A blue plaque will be unveiled today in Belfast to the Irish Volunteer who tried to ‘call off’ the Easter Rising.
The Ulster History Circle will commemorate Eoin Mac Neill, who lived from 1867 to 1945 and was known as a Gaelic scholar, historian and politician.
He was born John McNeill on May 15, 1867 to parents, Archibald and Rosetta, in Glenarm village.
He boarded in St Malachy’s College from 1881 until 1887 and according to the archivist at the college, was a brilliant student. At St Malachy’s and Queen’s College, Belfast, he studied for degree exams of the Royal University of Ireland and obtained a BA in jurisprudence, constitutional history and political economy.

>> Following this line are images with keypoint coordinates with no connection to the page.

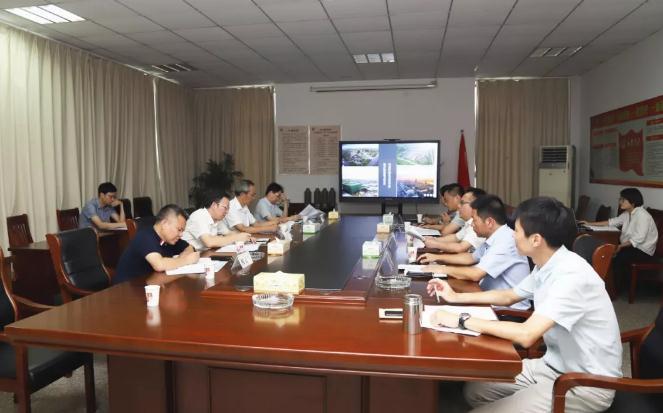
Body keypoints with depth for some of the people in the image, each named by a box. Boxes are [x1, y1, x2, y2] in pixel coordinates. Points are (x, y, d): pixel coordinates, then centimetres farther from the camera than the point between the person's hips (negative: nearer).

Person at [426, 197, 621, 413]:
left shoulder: (571, 275, -28)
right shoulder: (546, 266, 0)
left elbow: (526, 335, -34)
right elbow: (508, 296, 18)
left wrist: (462, 320, -26)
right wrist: (456, 297, 14)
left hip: (587, 382, -8)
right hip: (555, 365, 8)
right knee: (475, 391, 5)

Mr Mac Neill was a passionate advocate for the Irish language and in 1893 together with Dr Douglas Hyde, he co-founded the Gaelic League (Conradh na Gaeilige).
As chief of staff of the Irish Volunteers he famously attempted to ‘call off’ the Easter Rising of 1916 and later became one of the key builders of the Irish Free State.
He made major contributions to Irish scholarship, particularly as president of the Irish Manuscripts Commission. He was also president of the Irish Historical Society, the Royal Society of Antiquaries of Ireland and the Royal Irish Academy.
The plaque will be unveiled at 11.30am at St Malachy’s College on Antrim Road. Guest of honour will be Mr Mac Neill’s grandson, Senator Michael McDowell, a member of the Oireachtas and former tanaiste.